Our Future Female Leader, Victoria Martin, managed to juggle a very busy work schedule, participate in the programme and get married – a fantastic demonstration of time management.
Having watched her make her final presentation, it struck me that having the opportunity to do something differently doesn’t always present itself in everyday working life. Victoria has been with us for more than nine years since joining the graduate programme and has benefited from exposure to all aspects of our business and now has extensive experience across the main residential surveying disciplines in central and Greater London. As a result, she is an accomplished property consultant.

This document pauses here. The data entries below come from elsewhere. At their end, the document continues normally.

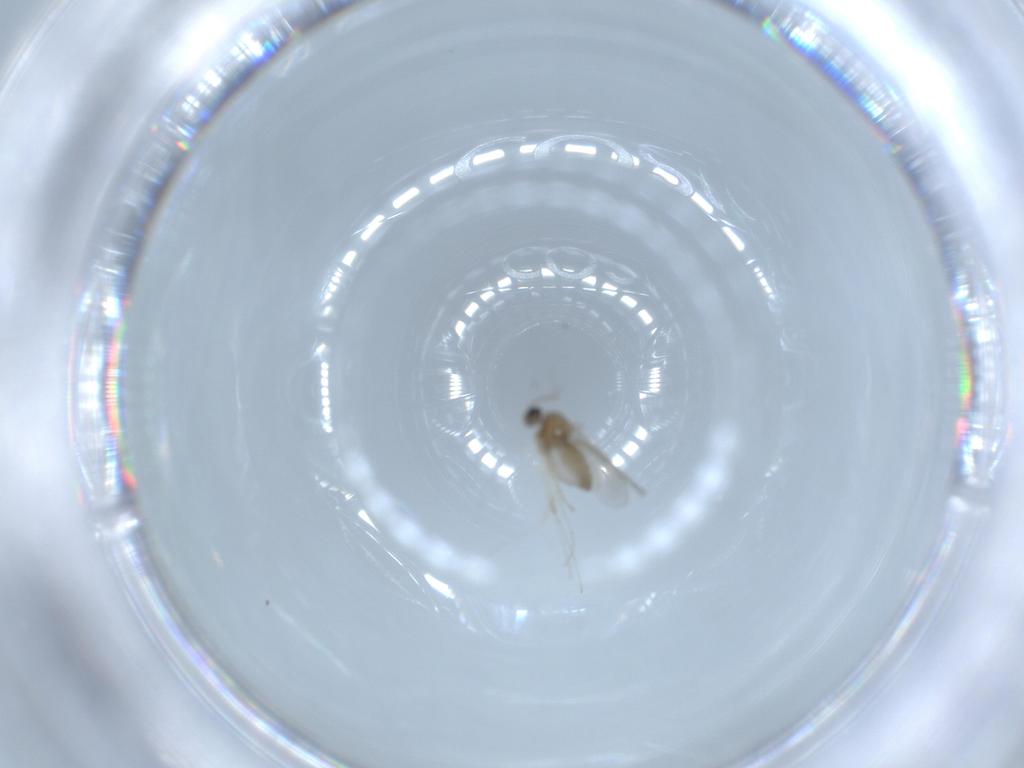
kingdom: Animalia
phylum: Arthropoda
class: Insecta
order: Diptera
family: Dolichopodidae
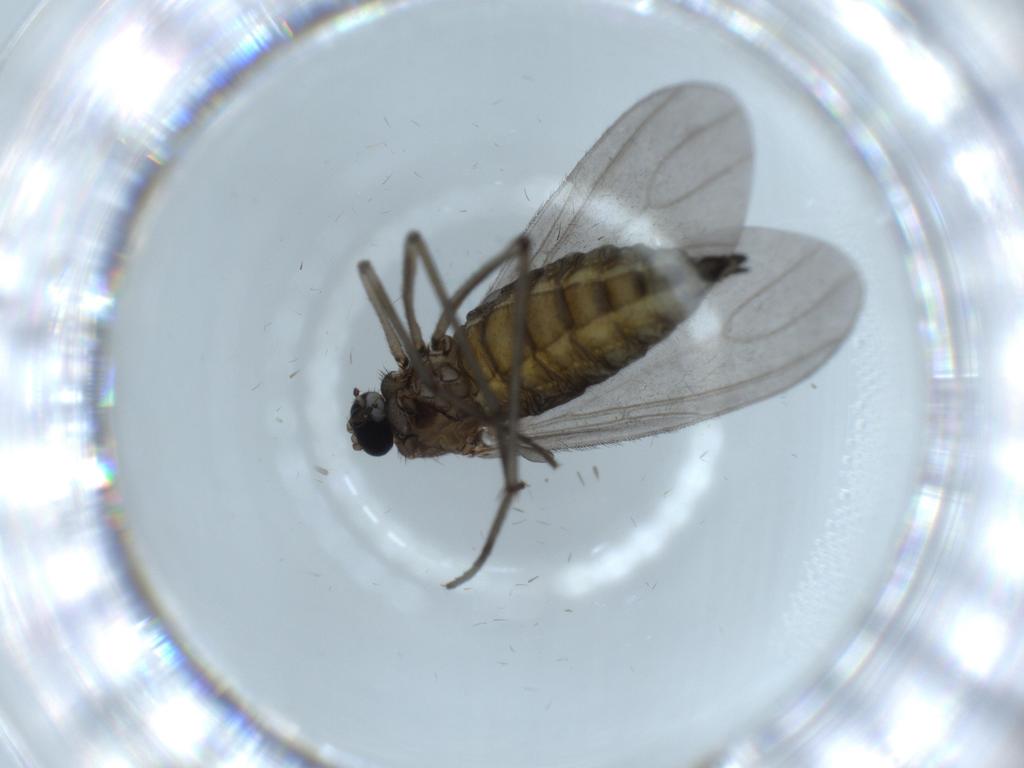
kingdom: Animalia
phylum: Arthropoda
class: Insecta
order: Diptera
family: Sciaridae
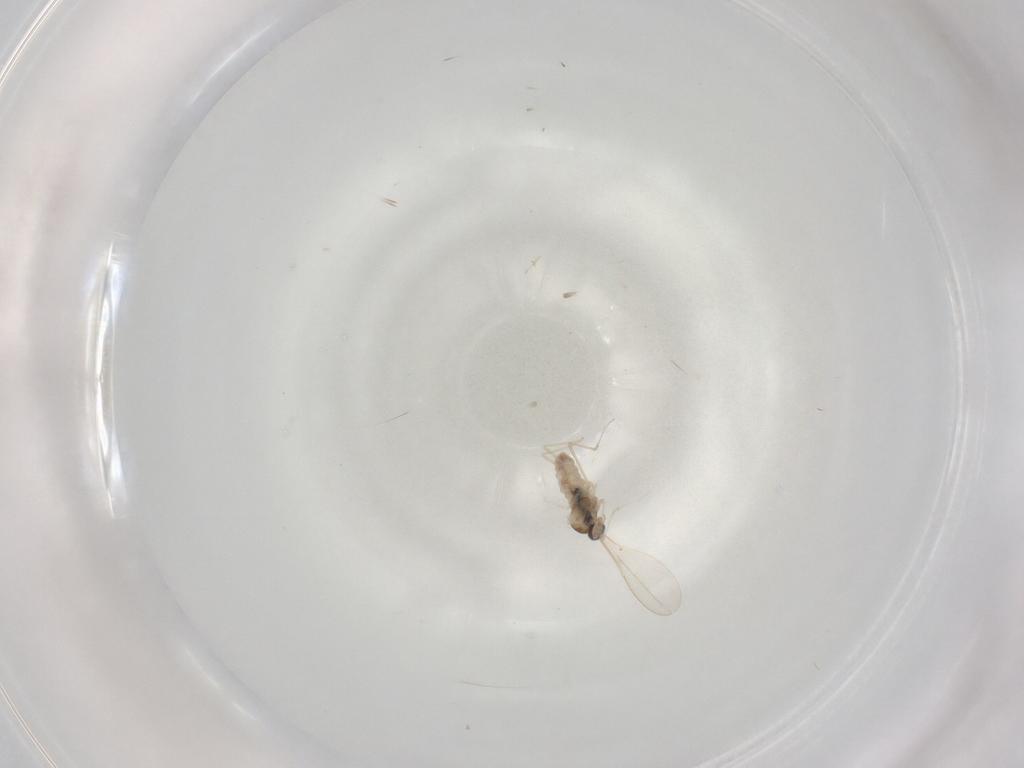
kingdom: Animalia
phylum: Arthropoda
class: Insecta
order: Diptera
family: Cecidomyiidae
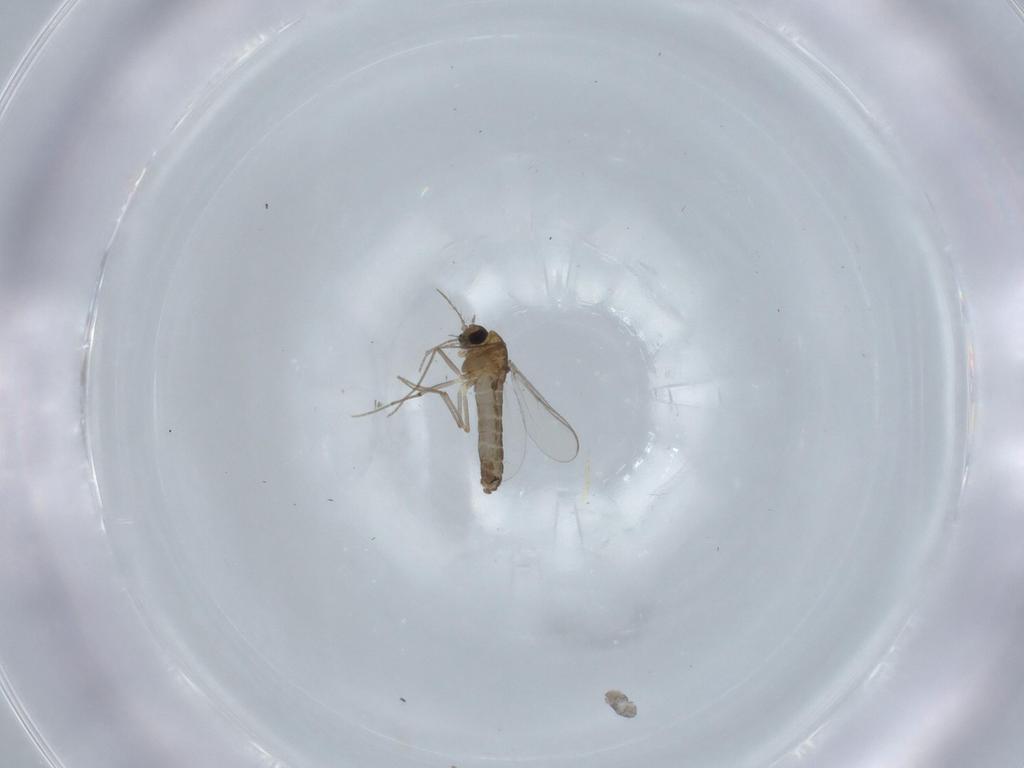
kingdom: Animalia
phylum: Arthropoda
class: Insecta
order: Diptera
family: Chironomidae
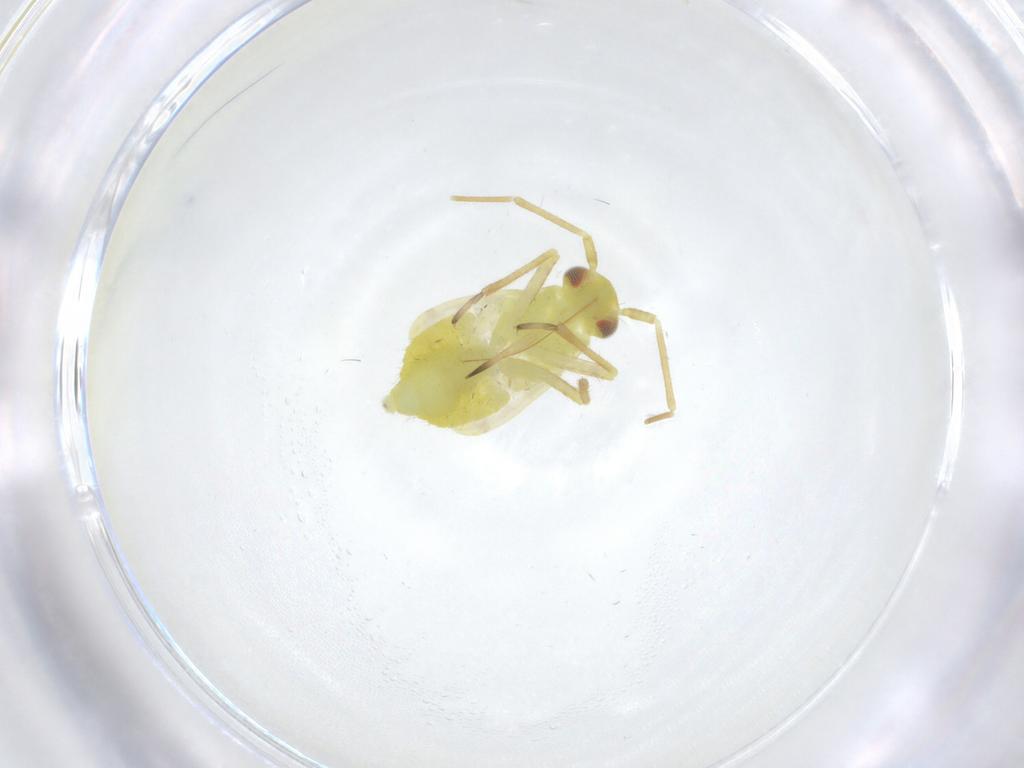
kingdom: Animalia
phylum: Arthropoda
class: Insecta
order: Hemiptera
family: Miridae
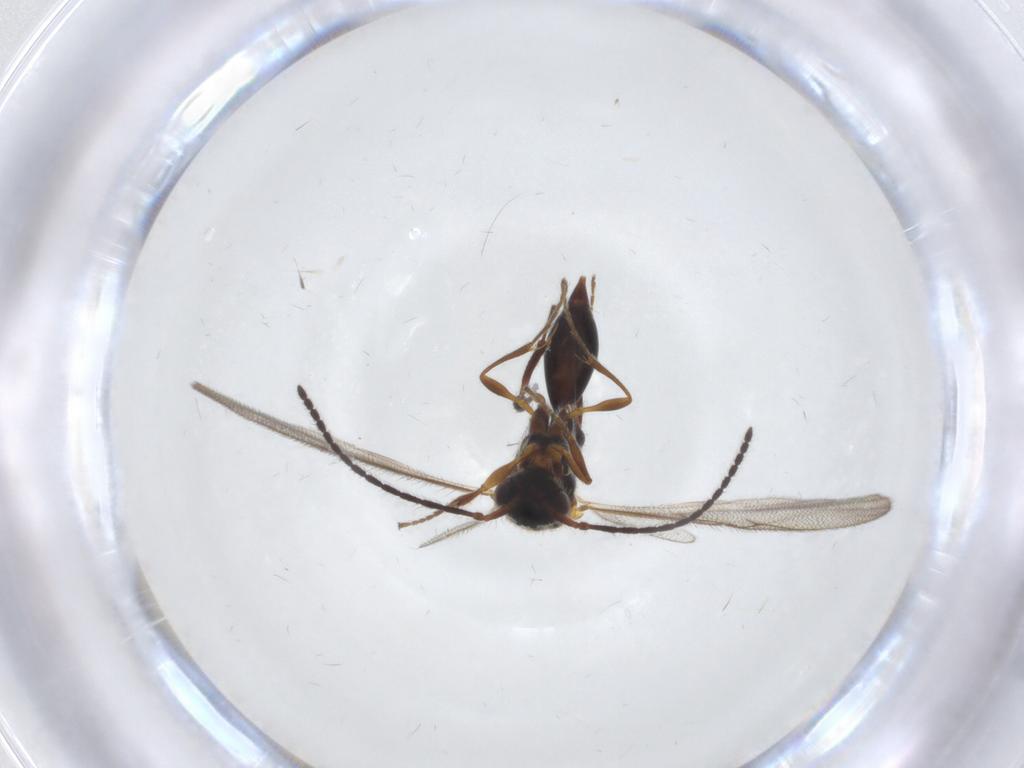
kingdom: Animalia
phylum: Arthropoda
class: Insecta
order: Hymenoptera
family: Diapriidae
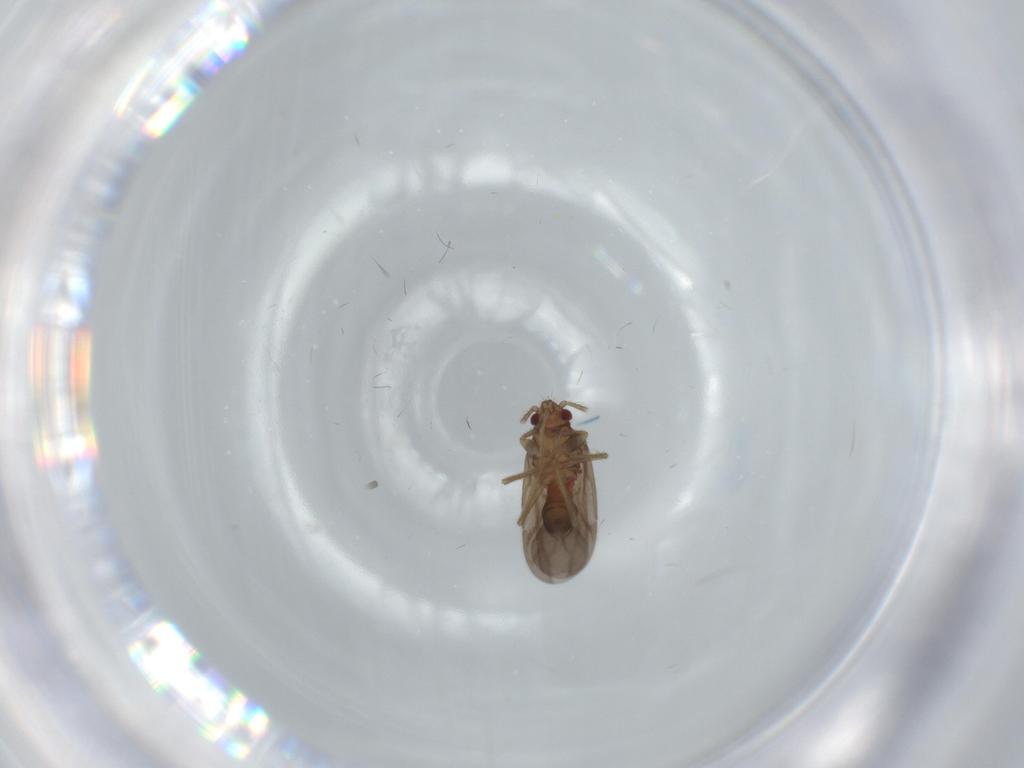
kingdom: Animalia
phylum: Arthropoda
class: Insecta
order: Hemiptera
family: Ceratocombidae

Victoria chose to tackle the topic of “resi is relevant” and why it suffers from a perception problem – seen by some as a more traditional and less progressive part of the property industry. Interestingly, in Victoria’s experience, this problem starts with the education institutions that have a strong bias towards commercial property. This is even though residential property in the UK is a £6.5tn industry and touches all of lives, whether we are owners or renters. To her point, don’t we deserve to have the best people advising us?
Victoria has been extremely proactive as a Cluttons employee in helping address these misconceptions. She has visited universities, colleges and schools to enthuse students of all ages in a career in residential property. As a leading brand and residential property adviser, Cluttons has a role to support her in this task and ensure that residential property is a diverse, thriving and well-performing sector that is able to inspire and attract the next generation of talent. I certainly see schemes such as Future Female Leaders as part of this process.
Thanks to the programme, Victoria has learnt the invaluable art of storytelling and presenting in a way which doesn’t depend on words on a screen but creates a performance designed to engage an audience and encourage interaction. This is something that can be applied to everyday life, whether it is leading a meeting or a pitch for new business. Being able to conduct yourself with confidence and poise is a real asset.
I am sure Victoria will share the skills she has developed thanks to the Future Female Leaders programme with her colleagues, whether they are new graduates or “seasoned” practitioners – we can all evolve and do things differently. Indeed, that is true across the industry. In recent years, we have seen the impact of disruptive technologies, new business models and changing consumer behaviours, coupled with a challenging economic and political climate which means that we have to adapt and change the way we work, both as individuals and as businesses.
Ultimately, the ability to continually thrive to learn will make the difference between success and failure.